The SECURE Act is the largest change to corporate retirement plan laws since the Pension Protection act of 2006, so if you are a business owner, help operate your company’s retirement plan or a CPA there are a lot of changes to be aware of.
The change to retirement plans generally fits one of three themes, which is how this article will be organized. We’ll talk about the changes that affect corporate retirement plans, when those changes go into effect and any action you should think about taking. This article is a summary, please reach out to our team if you wish to discuss how some of these changes affect your retirement plan.
These changes were put into place to encourage small businesses who don’t offer a retirement plan, to offer one for their employees.
This is a change that allows unrelated employers to create a MEP (Multiple Employer Plan). The effort of this is to lower the cost of operating a retirement plan as companies band together to leverage their assets. As always, be aware of the total cost of this plan and your fiduciary requirements before deciding to join a MEP or making a plan change.
These tax credits are given to employers for deciding to begin a retirement plan program. Credits were already available before this law change, but the SECURE Act significantly increases their value. The tax credit value has increased to up to $5,000 per year for three years of a new retirement plan.
This is a small tax credit, $500/year for three years, for small employers who begin auto-enrolling participants. This is to encourage employers to use auto-enroll features, which has been shown to increase participation rates in plans.
These changes were put into place to help participants avoid the risk of outliving their money. Having more focus on lifetime income, instead of the total balance, allows participants to better understand how prepared they are for retirement.
This provision puts in place a safe harbor for selecting annuity-like products as available investments within the plan, if certain processes are followed. This is a deeply complicated subject that is worth discussing with a 3(38) Investment Manager.
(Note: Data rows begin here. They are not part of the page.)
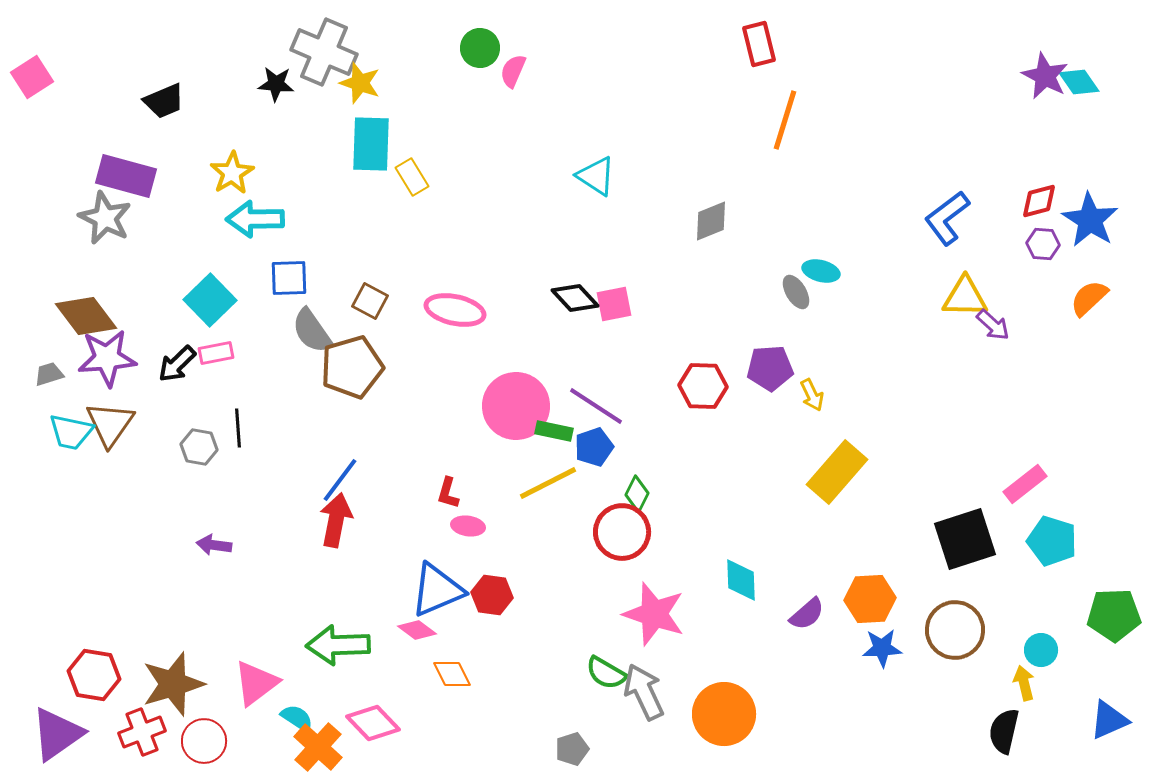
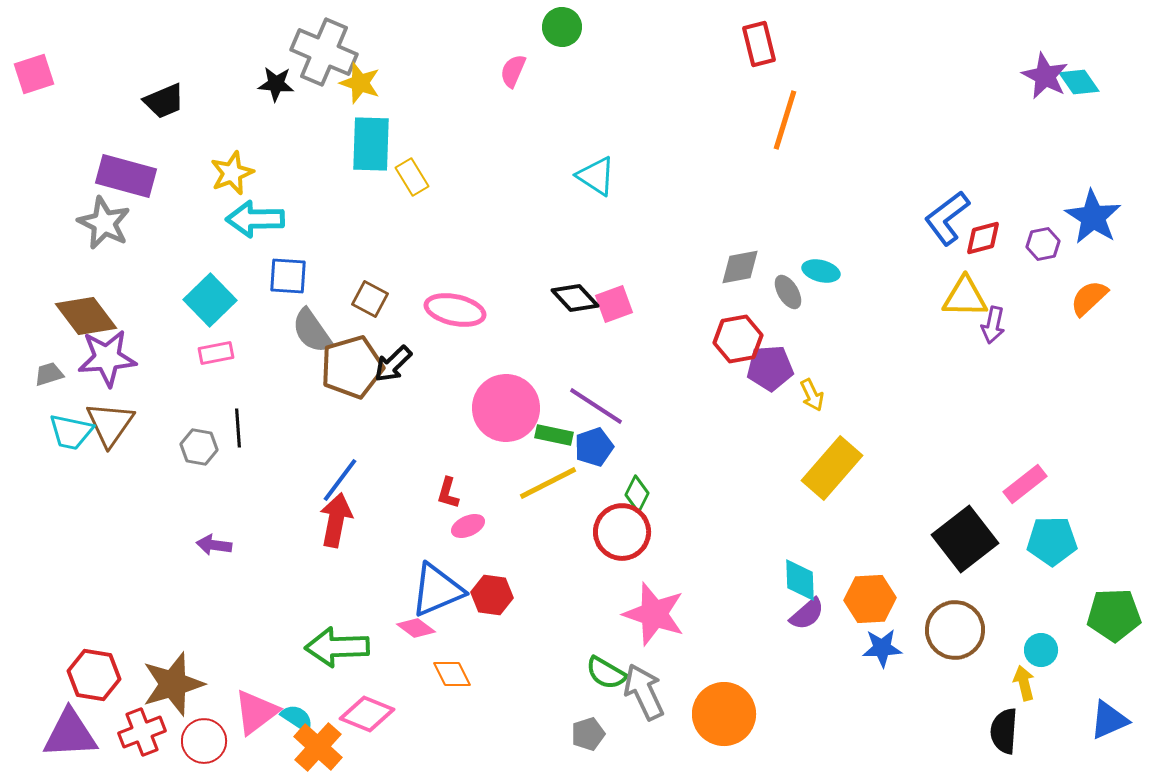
green circle at (480, 48): moved 82 px right, 21 px up
pink square at (32, 77): moved 2 px right, 3 px up; rotated 15 degrees clockwise
yellow star at (232, 173): rotated 9 degrees clockwise
red diamond at (1039, 201): moved 56 px left, 37 px down
gray star at (105, 218): moved 1 px left, 5 px down
blue star at (1090, 220): moved 3 px right, 3 px up
gray diamond at (711, 221): moved 29 px right, 46 px down; rotated 12 degrees clockwise
purple hexagon at (1043, 244): rotated 16 degrees counterclockwise
blue square at (289, 278): moved 1 px left, 2 px up; rotated 6 degrees clockwise
gray ellipse at (796, 292): moved 8 px left
brown square at (370, 301): moved 2 px up
pink square at (614, 304): rotated 9 degrees counterclockwise
purple arrow at (993, 325): rotated 60 degrees clockwise
black arrow at (177, 364): moved 216 px right
red hexagon at (703, 386): moved 35 px right, 47 px up; rotated 12 degrees counterclockwise
pink circle at (516, 406): moved 10 px left, 2 px down
green rectangle at (554, 431): moved 4 px down
yellow rectangle at (837, 472): moved 5 px left, 4 px up
pink ellipse at (468, 526): rotated 32 degrees counterclockwise
black square at (965, 539): rotated 20 degrees counterclockwise
cyan pentagon at (1052, 541): rotated 18 degrees counterclockwise
cyan diamond at (741, 580): moved 59 px right
pink diamond at (417, 630): moved 1 px left, 2 px up
green arrow at (338, 645): moved 1 px left, 2 px down
pink triangle at (256, 683): moved 29 px down
pink diamond at (373, 723): moved 6 px left, 9 px up; rotated 24 degrees counterclockwise
black semicircle at (1004, 731): rotated 9 degrees counterclockwise
purple triangle at (57, 734): moved 13 px right; rotated 32 degrees clockwise
gray pentagon at (572, 749): moved 16 px right, 15 px up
Be aware of how any provider suggesting some of these investments are paid, as that can likely give you a clue to that person’s motivation.
It is incredibly hard for anyone to look at a plan statement with $500,000 balance for example and know if they are going to be okay in retirement. Most of us though, do know how much money we need monthly to live our lives. This rule pushes retirement plan providers, like your recordkeeper, to focus on providing participants a monthly estimate of retirement income so they have a clear idea of how ready they are for retirement. If you don’t already see monthly estimates on your statements, your plan provider will likely begin including them in the next few years.
Currently, if you use Auto-Enrollment Safe Harbor Provisions there is a cap of 10% on the Auto-Increase portion. The Secure Act raises the cap to 15% of income. Please review if your Auto-Enroll & Auto-Increase program falls under the relevant Safe Harbor provisions. If they do, you may consider raising your cap higher than the current 10% maximum.
This affects IRA’s mostly, but the rise in age for RMD’s affects retirement plans as well. Going forward RMD’s won’t be required until age 72, currently the age is 70.5. HR professionals, business owners and CPA’s should be aware of this change.
Currently, 401(k) plans may exclude part-time employees from participating if they do not complete 1,000 hours in a plan year. This bill would require employers to cover employees who complete at least 500 hours per year for three consecutive years. These participants would be allowed into the plan for their own deferrals but would not be required to participate in employer contributions or discrimination testing. The impact of this change is not completely clear, and this provision is one we will be studying closely over the coming months.
This would allow participants to withdraw up to $5,000 within a year of the adoption or birth of a child to cover associated expenses without a 10% penalty. Taxes would still be due on the withdrawn money.
Notice requirements are removed for Safe Harbor Non-Elective Plans (Not Safe Harbor Match Plans). There are also changes allowing more time to elect Safe-Harbor Non-Elective plans, though those decisions should be reviewed in detail with your Advisor and Third-Party Administrator.
This is not a complete overview of all the changes in the SECURE Act. There are changes we haven’t covered here; we also won’t know the ramification of some of these changes for some time. We will continue to review and analyze these changes and look forward to discussing with our clients in the days and weeks ahead.